# Subword tokenization

> Subword tokenization algorithms rely on the principle that **frequently used words should not be split into smaller subwords**, but **rare words should be decomposed
> into meaningful subwords**. 

For instance "annoyingly" might be considered a rare word and could be decomposed into "annoying" and "ly". Both "annoying" and "ly" as stand-alone subwords would appear more frequently while at the same time the meaning of "annoyingly" is kept by the composite meaning of "annoying" and "ly". 

## Byte pair encoding (BPE)

- BPE relies on a pre-tokenizer that splits the training data into words
- After pre-tokenization, a set of unique words has been created and the frequency with which each word occurred in the training data has been determined
- Next, BPE creates a base vocabulary consisting of all symbols that occur in the set of unique words and learns merge rules to form a new symbol from two symbols of the base vocabulary

Example:

- let’s assume that after pre-tokenization, the following set of words including their frequency has been determined:

`("hug", 10), ("pug", 5), ("pun", 12), ("bun", 4), ("hugs", 5)`

- Splitting all words into symbols of the base vocabulary, we obtain:

`("h" "u" "g", 10), ("p" "u" "g", 5), ("p" "u" "n", 12), ("b" "u" "n", 4), ("h" "u" "g" "s", 5)`

- BPE then counts the frequency of each possible **symbol pair** and picks the symbol pair that occurs **most frequently**. 

In the example above `"h"` followed by `"u"` is present `10 + 5 = 15 times` (10 times in the 10 occurrences of "hug", 5 times in the 5 occurrences of "hugs").

However, the most frequent symbol pair is `"u"` followed by `"g"`, occurring `10 + 5 + 5 = 20 times` in total.

Thus, the first merge rule the tokenizer learns is to group all `"u"` symbols followed by a `"g"` symbol together. Next, `"ug"` is added to the vocabulary. The set of words then becomes:

`("h" "ug", 10), ("p" "ug", 5), ("p" "u" "n", 12), ("b" "u" "n", 4), ("h" "ug" "s", 5)`

- BPE then identifies the next most common symbol pair. It’s `"u"` followed by `"n"`, which occurs 16 times. `"u"`, `"n"` is merged to `"un"` and added to the vocabulary. The next most frequent symbol pair is `"h"` followed by `"ug"`, occurring 15 times. Again the pair is merged and `"hug"` can be added to the vocabulary.

`("hug", 10), ("p" "ug", 5), ("p" "un", 12), ("b" "un", 4), ("hug" "s", 5)`

Assuming, that the Byte-Pair Encoding training would stop at this point, the learned merge rules would then be applied to new words 

For instance, the word `"bug"` would be tokenized to `["b", "ug"]` but `"mug"` would be tokenized as `["<unk>", "ug"]` since the symbol `"m"` is not in the base vocabulary.

- the vocabulary size, i.e. the **base vocabulary size** + **the number of merges**, is a hyperparameter to choose. 
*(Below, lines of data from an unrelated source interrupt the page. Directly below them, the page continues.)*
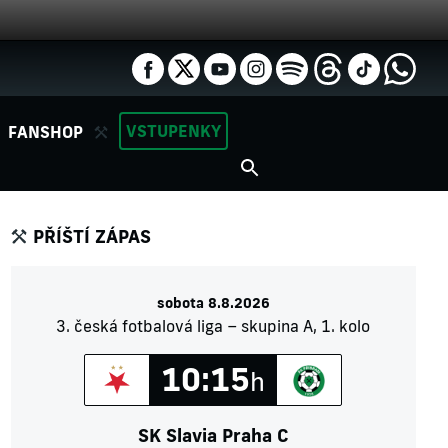
VSTUPENKY
FANSHOP
PŘÍŠTÍ ZÁPAS
sobota 8.8.2026
3. česká fotbalová liga – skupina A, 1. kolo
10:15
h
SK Slavia Praha C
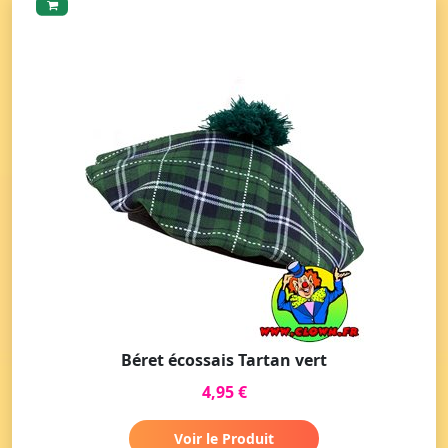
Béret écossais Tartan vert
4,95 €
Voir le Produit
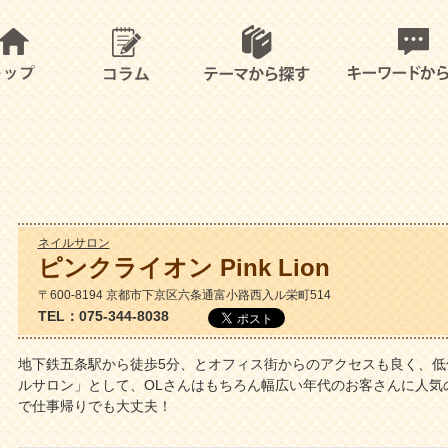
ネイルサロン
ピンクライオン Pink Lion
〒600-8194 京都市下京区六条通富小路西入ル栄町514
TEL：075-344-8038
地下鉄五条駅から徒歩5分、とオフィス街からのアクセスも良く、低
ルサロン」として、OLさんはもちろん幅広い年代のお客さんに人気
で仕事帰りでも大丈夫！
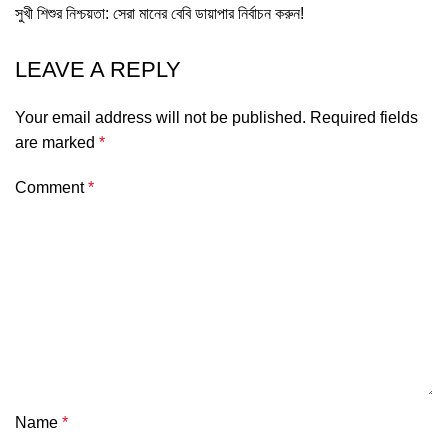
সুখী শিশুর নিশ্চয়তা: সেরা মানের বেবি ডায়াপার নির্বাচন করুন!
LEAVE A REPLY
Your email address will not be published.
Required fields
are marked
*
Comment
*
Name
*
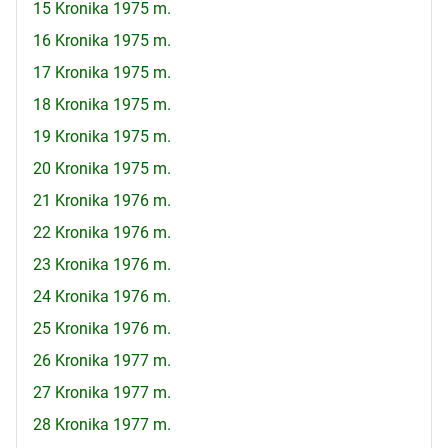
15 Kronika 1975 m.
16 Kronika 1975 m.
17 Kronika 1975 m.
18 Kronika 1975 m.
19 Kronika 1975 m.
20 Kronika 1975 m.
21 Kronika 1976 m.
22 Kronika 1976 m.
23 Kronika 1976 m.
24 Kronika 1976 m.
25 Kronika 1976 m.
26 Kronika 1977 m.
27 Kronika 1977 m.
28 Kronika 1977 m.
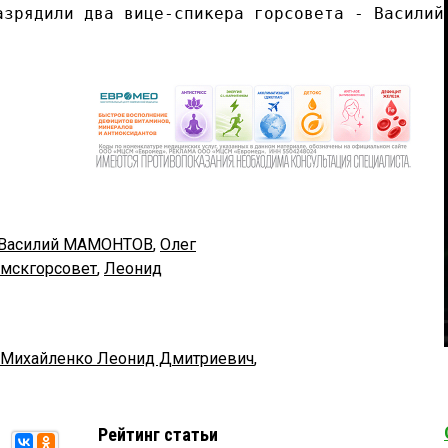
азрядили два вице-спикера горсовета - Василий
Василий МАМОНТОВ
,
Олег
мскгорсовет
,
Леонид
Михайленко Леонид Дмитриевич
,
Рейтинг статьи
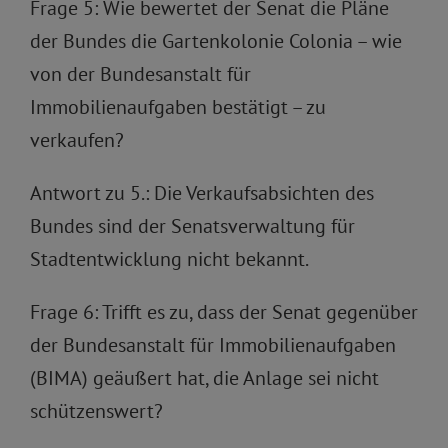
Frage 5: Wie bewertet der Senat die Pläne
der Bundes die Gartenkolonie Colonia – wie
von der Bundesanstalt für
Immobilienaufgaben bestätigt – zu
verkaufen?
Antwort zu 5.: Die Verkaufsabsichten des
Bundes sind der Senatsverwaltung für
Stadtentwicklung nicht bekannt.
Frage 6: Trifft es zu, dass der Senat gegenüber
der Bundesanstalt für Immobilienaufgaben
(BIMA) geäußert hat, die Anlage sei nicht
schützenswert?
For instance GPT has a vocabulary size of `40,478` since they have `478` base characters and chose to stop training after `40,000` merges.





## WordPiece

- WordPiece is the subword tokenization algorithm used for BERT, DistilBERT, and Electra.
- The algorithm is the same with BPE but there is a difference:
  - WordPiece does not choose the most frequent symbol pair, but the one that **maximizes the likelihood** of the training data once added to the vocabulary.

 E.g. `"u"`, followed by `"g"` would have only been merged if the probability of `"ug"` divided by `"u"`, `"g"` would have been greater than for any other symbol pair.

## Unigram

- In contrast to **BPE** or **WordPiece**, **Unigram** initializes its base vocabulary to a large number of symbols and progressively trims down each symbol to obtain a smaller vocabulary. 
- `Unigram` is not used directly for any of the models in the transformers, but it’s used in conjunction with `SentencePiece`.
- At each training step, the `Unigram` algorithm defines a loss (often defined as the log-likelihood) over the training data given the current vocabulary and a unigram language model. 
- Then, for each symbol in the vocabulary, the algorithm computes `how much the overall loss would increase` if the symbol was to be removed from the vocabulary. 
- Unigram then removes `p` (with `p` usually being `10%` or `20%`) percent of the symbols whose loss increase is the lowest
- This process is repeated until the vocabulary has reached the desired size. 

## SentencePiece

- All tokenization algorithms described so far have the same problem: It is assumed that the input text uses **spaces** to separate words.
- However, not all languages use spaces to separate words.
- One possible solution is to use language specific pre-tokenizers, e.g. XLM uses a specific Chinese, Japanese, and Thai pre-tokenizer).

=> To solve this problem more generally, SentencePiece treats the input as a raw input stream, thus including the space in the set of characters to use.
It then uses the BPE or unigram algorithm to construct the appropriate vocabulary.